Kara's picture
Kara

my toddler hates other toddlers

My 20 months old daughter has started to get verrry annoyed every time she sees another small child. She waves her hand in anger and shouts angrily. A few months ago she LOVED them! I don't understand what's happening with her... Maybe sh's just jealous that her mommy will love other kids as well?
Also, every time she looks into the mirror, she does the same thing. And when i say, "hey, that's you, why are you getting angry on yourself?" She just shouts again (doesn't speak very well yet), and when i say "you're good, don't get angry at your self," she shakes her head. I ask her "why, are you a bad girl?" she says "Yes!!"

I totally don't understand what's happening with her... maybe she's just passing through stages??
Please advise anything... i need it so badly



2xstepmom's picture
2xstepmom

A 20 month old probably does not fully understand the concept of good and bad when applied to herself. She also does not comprehend hate at this young age. She is possibly just trying out emotions, ie: anger/displeasure and testing you for your reaction.

Don't make a big deal out of this.
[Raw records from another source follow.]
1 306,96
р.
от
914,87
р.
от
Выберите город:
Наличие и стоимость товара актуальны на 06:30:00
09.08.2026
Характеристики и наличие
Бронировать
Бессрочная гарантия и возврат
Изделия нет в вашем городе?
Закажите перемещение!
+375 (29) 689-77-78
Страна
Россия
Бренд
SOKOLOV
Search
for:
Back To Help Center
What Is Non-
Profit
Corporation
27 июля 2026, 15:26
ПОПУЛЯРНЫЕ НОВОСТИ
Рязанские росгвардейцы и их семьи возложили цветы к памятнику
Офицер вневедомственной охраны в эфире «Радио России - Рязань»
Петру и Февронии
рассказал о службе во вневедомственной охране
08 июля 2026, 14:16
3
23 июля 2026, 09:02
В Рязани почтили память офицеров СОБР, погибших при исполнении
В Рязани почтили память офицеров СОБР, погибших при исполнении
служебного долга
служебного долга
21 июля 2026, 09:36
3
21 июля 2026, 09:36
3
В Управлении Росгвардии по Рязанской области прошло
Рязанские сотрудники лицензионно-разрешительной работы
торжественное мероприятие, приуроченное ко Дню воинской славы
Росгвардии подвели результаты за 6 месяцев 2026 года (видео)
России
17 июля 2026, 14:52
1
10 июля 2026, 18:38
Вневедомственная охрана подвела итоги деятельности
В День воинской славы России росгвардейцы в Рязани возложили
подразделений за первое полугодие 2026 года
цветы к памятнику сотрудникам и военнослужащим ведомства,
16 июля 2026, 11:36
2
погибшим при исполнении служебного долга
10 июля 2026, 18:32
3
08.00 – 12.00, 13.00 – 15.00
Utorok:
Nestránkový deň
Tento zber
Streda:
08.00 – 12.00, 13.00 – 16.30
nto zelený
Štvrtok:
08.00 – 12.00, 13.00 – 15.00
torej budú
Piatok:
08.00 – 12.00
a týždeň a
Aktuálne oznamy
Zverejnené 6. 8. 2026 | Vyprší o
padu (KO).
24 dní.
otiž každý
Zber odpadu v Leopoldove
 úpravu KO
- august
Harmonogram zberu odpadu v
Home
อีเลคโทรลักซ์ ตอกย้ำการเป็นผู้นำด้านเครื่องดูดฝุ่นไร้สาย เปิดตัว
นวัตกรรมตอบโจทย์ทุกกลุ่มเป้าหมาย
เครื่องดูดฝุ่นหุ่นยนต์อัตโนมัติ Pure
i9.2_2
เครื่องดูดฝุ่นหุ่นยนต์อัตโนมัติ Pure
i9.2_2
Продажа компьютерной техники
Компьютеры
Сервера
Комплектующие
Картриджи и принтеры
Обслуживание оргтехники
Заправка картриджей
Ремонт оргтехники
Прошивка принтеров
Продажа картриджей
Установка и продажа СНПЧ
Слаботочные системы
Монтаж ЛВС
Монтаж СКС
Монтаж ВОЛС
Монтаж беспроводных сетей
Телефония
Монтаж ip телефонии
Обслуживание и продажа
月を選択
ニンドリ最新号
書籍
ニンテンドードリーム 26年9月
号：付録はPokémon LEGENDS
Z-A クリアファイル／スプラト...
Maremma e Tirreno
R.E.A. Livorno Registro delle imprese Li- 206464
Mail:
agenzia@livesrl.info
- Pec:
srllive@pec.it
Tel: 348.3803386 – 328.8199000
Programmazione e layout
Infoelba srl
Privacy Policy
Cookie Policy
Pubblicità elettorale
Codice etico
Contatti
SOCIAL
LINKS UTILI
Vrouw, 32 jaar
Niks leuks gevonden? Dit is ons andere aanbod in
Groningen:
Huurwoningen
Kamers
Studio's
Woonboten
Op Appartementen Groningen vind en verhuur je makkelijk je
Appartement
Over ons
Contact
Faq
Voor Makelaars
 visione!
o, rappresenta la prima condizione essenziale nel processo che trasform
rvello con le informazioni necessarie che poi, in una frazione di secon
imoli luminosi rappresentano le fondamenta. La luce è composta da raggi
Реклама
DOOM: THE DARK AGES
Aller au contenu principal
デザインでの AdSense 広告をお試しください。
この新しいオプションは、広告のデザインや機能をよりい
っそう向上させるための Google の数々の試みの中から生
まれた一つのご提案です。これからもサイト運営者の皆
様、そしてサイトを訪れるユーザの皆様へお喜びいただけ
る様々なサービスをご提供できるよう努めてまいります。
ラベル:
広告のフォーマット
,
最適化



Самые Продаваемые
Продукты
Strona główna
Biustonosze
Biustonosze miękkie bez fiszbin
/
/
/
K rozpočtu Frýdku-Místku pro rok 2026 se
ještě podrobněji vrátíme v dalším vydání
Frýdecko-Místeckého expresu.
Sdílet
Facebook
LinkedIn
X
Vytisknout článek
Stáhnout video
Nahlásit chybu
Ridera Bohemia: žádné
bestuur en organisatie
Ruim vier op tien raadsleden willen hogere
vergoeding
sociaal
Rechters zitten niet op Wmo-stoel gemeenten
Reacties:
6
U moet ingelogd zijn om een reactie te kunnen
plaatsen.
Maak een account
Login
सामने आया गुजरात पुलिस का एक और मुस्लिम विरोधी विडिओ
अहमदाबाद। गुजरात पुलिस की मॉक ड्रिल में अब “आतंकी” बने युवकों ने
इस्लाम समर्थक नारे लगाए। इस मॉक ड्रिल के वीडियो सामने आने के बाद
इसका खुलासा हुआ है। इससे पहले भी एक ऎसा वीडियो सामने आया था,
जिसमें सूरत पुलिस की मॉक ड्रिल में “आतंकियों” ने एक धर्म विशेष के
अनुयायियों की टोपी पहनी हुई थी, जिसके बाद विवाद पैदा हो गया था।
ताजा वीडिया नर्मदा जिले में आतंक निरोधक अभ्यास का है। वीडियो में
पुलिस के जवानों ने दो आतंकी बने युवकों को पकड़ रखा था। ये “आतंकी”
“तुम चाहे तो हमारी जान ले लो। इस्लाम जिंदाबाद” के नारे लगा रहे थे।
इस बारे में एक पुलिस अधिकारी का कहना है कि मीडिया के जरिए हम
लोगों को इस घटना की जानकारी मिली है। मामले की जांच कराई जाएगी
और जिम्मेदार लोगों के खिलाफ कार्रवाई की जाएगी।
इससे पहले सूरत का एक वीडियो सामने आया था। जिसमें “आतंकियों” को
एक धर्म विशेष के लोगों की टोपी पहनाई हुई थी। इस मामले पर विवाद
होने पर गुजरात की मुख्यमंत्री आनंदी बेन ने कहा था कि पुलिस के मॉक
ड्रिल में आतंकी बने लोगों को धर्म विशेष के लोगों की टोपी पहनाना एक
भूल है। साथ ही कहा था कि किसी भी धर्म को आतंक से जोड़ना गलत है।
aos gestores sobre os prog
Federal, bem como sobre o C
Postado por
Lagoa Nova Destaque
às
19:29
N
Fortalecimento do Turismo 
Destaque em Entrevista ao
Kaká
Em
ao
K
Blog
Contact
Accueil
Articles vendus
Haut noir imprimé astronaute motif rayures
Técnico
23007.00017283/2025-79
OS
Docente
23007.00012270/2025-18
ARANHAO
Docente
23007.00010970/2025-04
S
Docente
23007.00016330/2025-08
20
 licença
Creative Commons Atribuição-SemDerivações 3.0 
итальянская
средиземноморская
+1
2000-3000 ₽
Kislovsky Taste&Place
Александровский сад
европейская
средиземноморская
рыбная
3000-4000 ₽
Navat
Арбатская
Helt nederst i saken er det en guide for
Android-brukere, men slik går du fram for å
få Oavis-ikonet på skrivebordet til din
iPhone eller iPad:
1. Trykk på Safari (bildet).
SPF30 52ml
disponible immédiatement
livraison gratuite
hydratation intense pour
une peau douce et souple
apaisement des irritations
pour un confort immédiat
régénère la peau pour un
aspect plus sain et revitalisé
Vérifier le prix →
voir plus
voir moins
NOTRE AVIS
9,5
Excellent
Being not very verbal as yet it is unlikely you will find out exactally what is going on with her right now. Continue to expose her to new people and situations. Remove the word "bad" from your vocabulary, substituting with more benign words of your choice. She is likely going through a stage and needs your help in sorting out the new emotions she is feeling.

Tell her often she is a GOOD girl and that other children are her friends. Do not excessively make over other children. Reassure her that you love your girl and that she has lots of friends with whom to play and have fun. Hope this helps.

concerned mom's picture
concerned mom

I think 2xstepmom has said it well. This is probably a stage, so I wldn't worry too much. I wld still encourage your daughter to socialize w/ other children her age. This is how she will learn. Teach her appropriate social interaction by exposing her to other children and guiding her. If she behaves well, praise her. If she misbehaves, tells her this is not ok behavior, and show her how to better act. You can do this by having playdates, joining a playgroup, going to the park, or going to mommy and me classes together. Try to make the experience as fun as possible. Good luck!

Kara's picture
Kara

Thanks both of you so much... a week ago i told her that it is not ok to shout and get angry at sight of other children, i told her that she should smile, air-kiss and pat them. and she has changed a lot!!! but the mirror-thing hasn't changed... so i am telling her "if you don't like looking into the mirror, then don't look into it" and she doesn't look into the mirror after i say it, lol
i also hope this is just a stage she's passing.